[Excerpts from a dataset]
:::::

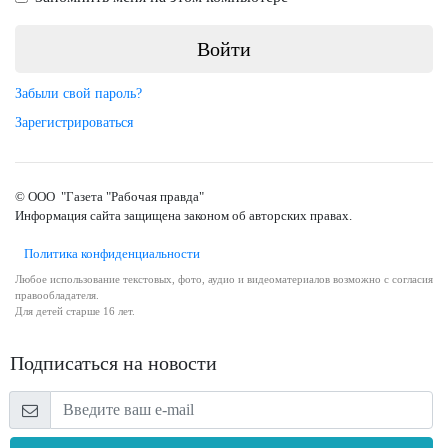
Забыли свой пароль?
Зарегистрироваться
© ООО "Газета "Рабочая правда"
Информация сайта защищена законом об авторских правах.
Политика конфиденциальности
Любое использование текстовых, фото, аудио и видеоматериалов возможно с согласия
правообладателя.
Для детей старше 16 лет.
Подписаться на новости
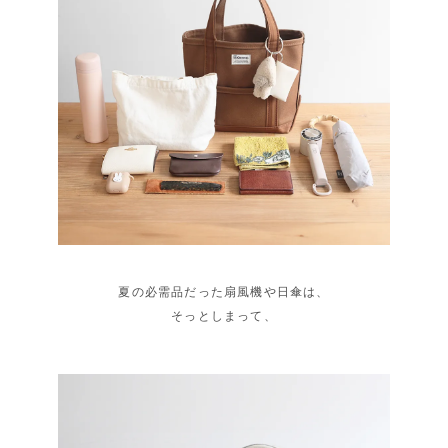
夏の必需品だった扇風機や日傘は、
そっとしまって、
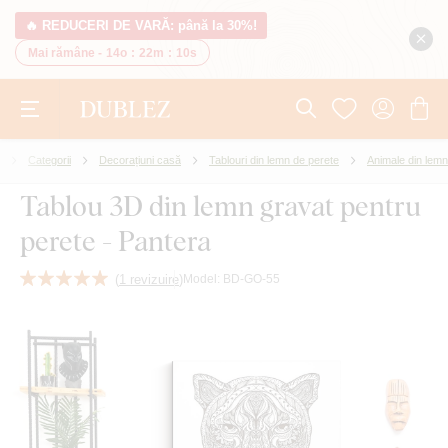
🔥 REDUCERI DE VARĂ: până la 30%!
Mai rămâne -
14o
:
22m
:
9s
Categorii
Decorațiuni casă
Tablouri din lemn de perete
Animale din lemn
Tablou 3D din lemn gravat pentru
perete - Pantera
(
1 revizuire
)
Model:
BD-GO-55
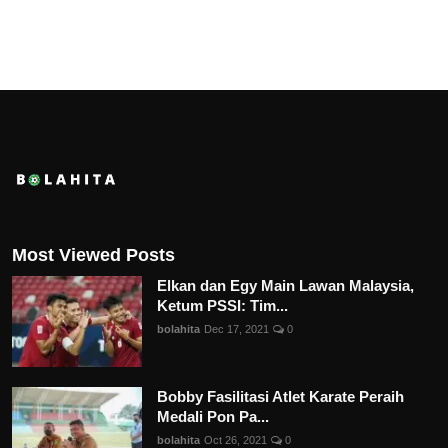
Most Viewed Posts
Elkan dan Egy Main Lawan Malaysia,
Ketum PSSI: Tim...
bolahita
Dec 17, 2021
0
Bobby Fasilitasi Atlet Karate Peraih
Medali Pon Pa...
bolahita
Oct 26, 2021
0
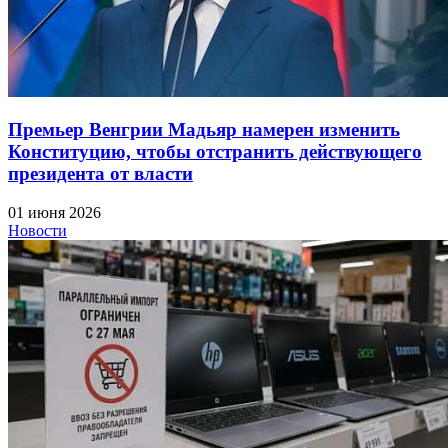
Премьер Венгрии Мадьяр намерен изменить
Конституцию, чтобы отстранить действующего
президента от власти
01 июня 2026
Новости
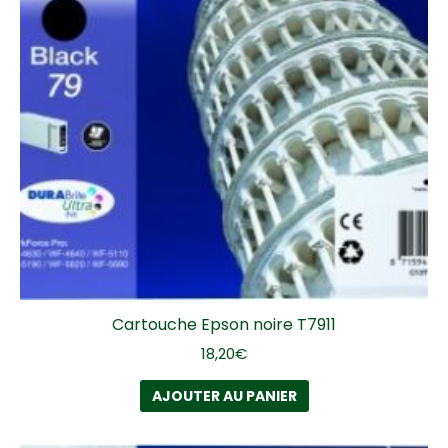
Cartouche Epson noire T7911
18,20
€
AJOUTER AU PANIER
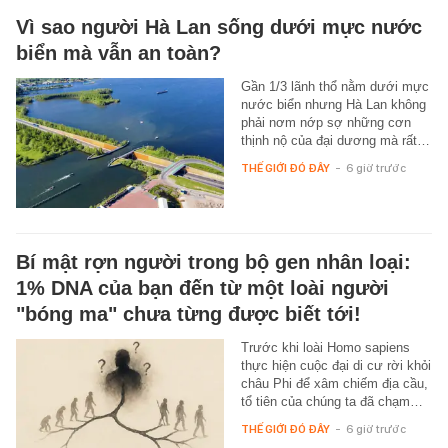
Vì sao người Hà Lan sống dưới mực nước
biển mà vẫn an toàn?
Gần 1/3 lãnh thổ nằm dưới mực
nước biển nhưng Hà Lan không
phải nơm nớp sợ những cơn
thịnh nộ của đại dương mà rất…
THẾ GIỚI ĐÓ ĐÂY
-
6 giờ trước
Bí mật rợn người trong bộ gen nhân loại:
1% DNA của bạn đến từ một loài người
"bóng ma" chưa từng được biết tới!
Trước khi loài Homo sapiens
thực hiện cuộc đại di cư rời khỏi
châu Phi để xâm chiếm địa cầu,
tổ tiên của chúng ta đã chạm…
THẾ GIỚI ĐÓ ĐÂY
-
6 giờ trước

:::::

• [Work to complete] Search the data for "nước" and list every line in which it occurs.

• [Completed task]
Vì sao người Hà Lan sống dưới mực nước
nước biển nhưng Hà Lan không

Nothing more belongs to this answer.